◆ **PROBLEM DETAILS**: List each line in the data below that contains the string "left".

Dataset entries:
┌──

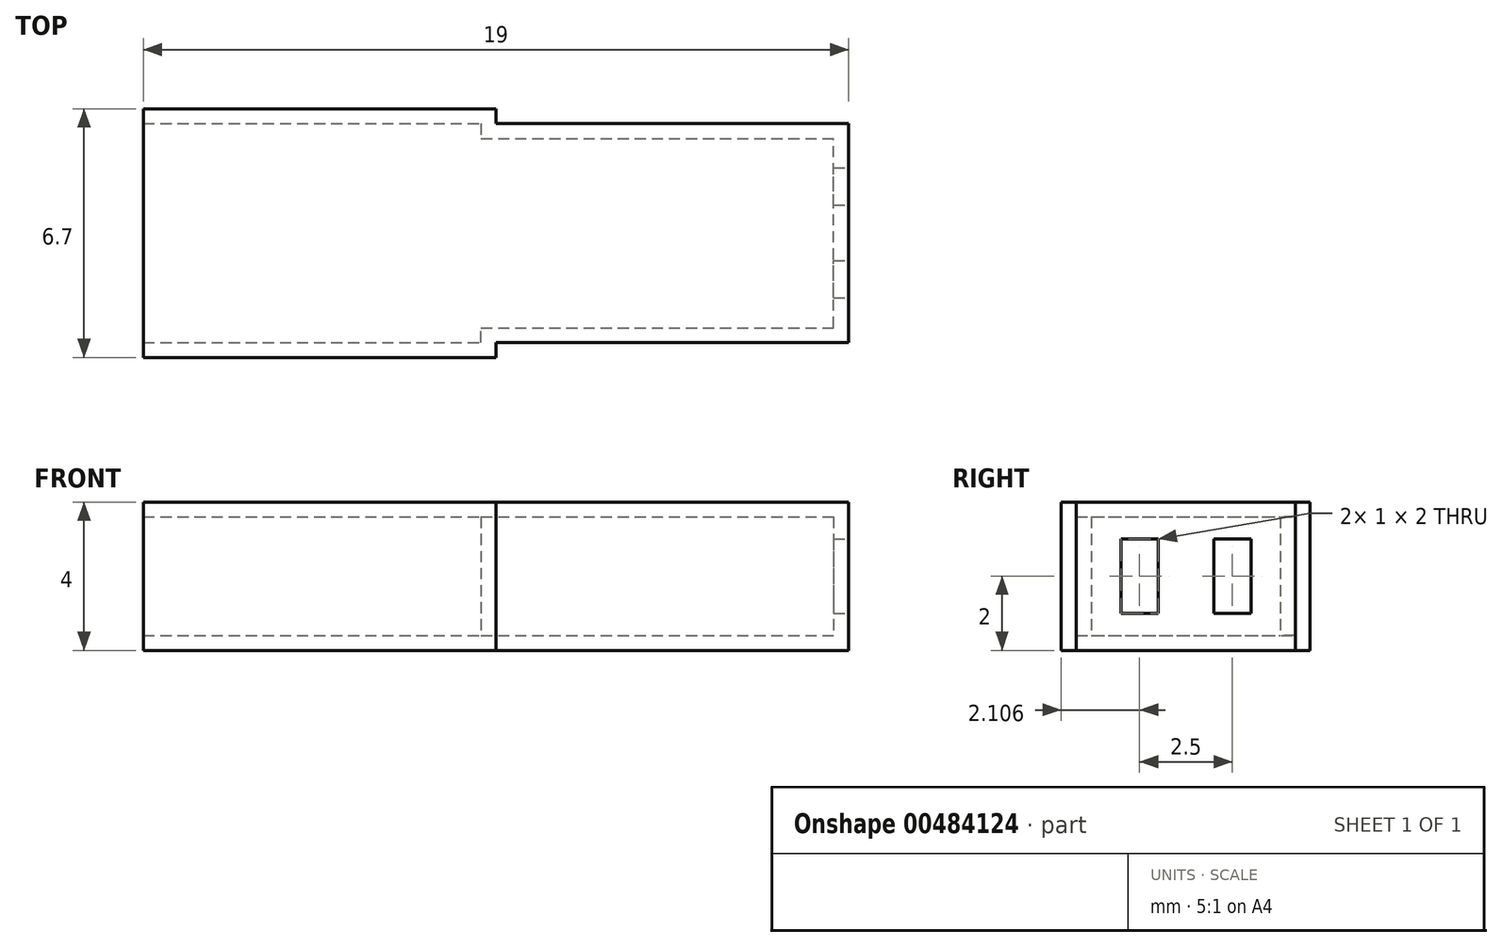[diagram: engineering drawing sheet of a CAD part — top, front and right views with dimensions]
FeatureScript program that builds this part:
annotation { "Feature Type Name" : "Feature", "Feature Type Description" : "" }
export const myFeature = defineFeature(function(context is Context, id is Id, definition is map)
    precondition{}
    {
        {
            var Q0;
            Q0=qCreatedBy(makeId("Top.planeOp"),FACE);
            var sketch = newSketch(context, id + "F0", { "sketchPlane" : qUnion([Q0])});
            skLineSegment(sketch, "E0", {"start": v(0, 0) * mm, "end": v(19, 0) * mm, "construction": true});
            skLineSegment(sketch, "E1", {"start": v(0, -3.35) * mm, "end": v(0, 3.35) * mm});
            skLineSegment(sketch, "E2", {"start": v(0, -3.35) * mm, "end": v(9.5, -3.35) * mm});
            skLineSegment(sketch, "E3", {"start": v(9.5, -3.35) * mm, "end": v(9.5, -2.95) * mm});
            skLineSegment(sketch, "E4", {"start": v(9.5, -2.95) * mm, "end": v(19, -2.95) * mm});
            skLineSegment(sketch, "E5", {"start": v(19, -2.95) * mm, "end": v(19, 2.95) * mm});
            skLineSegment(sketch, "E6", {"start": v(0, 3.35) * mm, "end": v(9.5, 3.35) * mm});
            skLineSegment(sketch, "E7", {"start": v(9.5, 3.35) * mm, "end": v(9.5, 2.95) * mm});
            skLineSegment(sketch, "E8", {"start": v(9.5, 2.95) * mm, "end": v(19, 2.95) * mm});
            skSolve(sketch);
        }
        {
            var Q0;
            Q0=makeQuery(id+"F0.imprint","IMPRINT",FACE,{"disambiguationData":[TD([[makeQuery(id+"F0.imprint","IMPRINT",EDGE,{"derivedFrom":sQuery(id+"F0.wireOp",EDGE,"E1")}),-1.0]])]});
            extrude(context, id + "F1", {"entities" : qUnion([Q0]), "depth" : 4 * mm});
        }
        {
            var Q0;
            Q0=makeQuery(id+"F1.opExtrude","SWEPT_FACE",FACE,{"disambiguationData":[OSD([sQuery(id+"F0.wireOp",EDGE,"E1")])]});
            shell(context, id + "F2", {"entities" : qUnion([Q0]), "thickness" : 0.4 * mm});
        }
        {
            var Q0;
            Q0=makeQuery(id+"F1.opExtrude","SWEPT_FACE",FACE,{"disambiguationData":[OSD([sQuery(id+"F0.wireOp",EDGE,"E5")])]});
            var sketch = newSketch(context, id + "F3", { "sketchPlane" : qUnion([Q0])});
            skLineSegment(sketch, "E9", {"start": v(0, 0) * mm, "end": v(0, 4) * mm, "construction": true});
            skLineSegment(sketch, "E10.bottom", {"start": v(-1.74, 3) * mm, "end": v(-0.74, 3) * mm});
            skLineSegment(sketch, "E10.top", {"start": v(-1.74, 1) * mm, "end": v(-0.74, 1) * mm});
            skLineSegment(sketch, "E10.left", {"start": v(-1.74, 3) * mm, "end": v(-1.74, 1) * mm});
            skLineSegment(sketch, "E10.right", {"start": v(-0.74, 3) * mm, "end": v(-0.74, 1) * mm});
            skLineSegment(sketch, "E11.bottom", {"start": v(0.76, 3) * mm, "end": v(1.76, 3) * mm});
            skLineSegment(sketch, "E11.top", {"start": v(0.76, 1) * mm, "end": v(1.76, 1) * mm});
            skLineSegment(sketch, "E11.left", {"start": v(0.76, 3) * mm, "end": v(0.76, 1) * mm});
            skLineSegment(sketch, "E11.right", {"start": v(1.76, 3) * mm, "end": v(1.76, 1) * mm});
            skLineSegment(sketch, "E12", {"start": v(0, 2) * mm, "end": v(-0.74, 2) * mm, "construction": true});
            skSolve(sketch);
        }
        {
            var Q0;
            Q0=makeQuery(id+"F3.imprint","IMPRINT",FACE,{"disambiguationData":[TD([[makeQuery(id+"F3.imprint","IMPRINT",EDGE,{"derivedFrom":sQuery(id+"F3.wireOp",EDGE,"E10.bottom")}),-1.0]])]});
            var Q1;
            Q1=makeQuery(id+"F3.imprint","IMPRINT",FACE,{"disambiguationData":[TD([[makeQuery(id+"F3.imprint","IMPRINT",EDGE,{"derivedFrom":sQuery(id+"F3.wireOp",EDGE,"E11.bottom")}),-1.0]])]});
            var Q2;
            Q2=makeQuery(id+"F2.opShell","OFFSET_FACE",FACE,{"disambiguationData":[OSD([sQuery(id+"F0.wireOp",EDGE,"E5")])]});
            extrude(context, id + "F4", {"entities" : qUnion([Q0, Q1]), "operationType" : NewBodyOperationType.REMOVE, "endBound" : BoundingType.UP_TO_SURFACE, "oppositeDirection" : true, "endBoundEntityFace" : qUnion([Q2]), "depth" : 25 * mm});
        }
    });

└──

◆ **RESPONSE**:
            skLineSegment(sketch, "E10.left", {"start": v(-1.74, 3) * mm, "end": v(-1.74, 1) * mm});
            skLineSegment(sketch, "E11.left", {"start": v(0.76, 3) * mm, "end": v(0.76, 1) * mm});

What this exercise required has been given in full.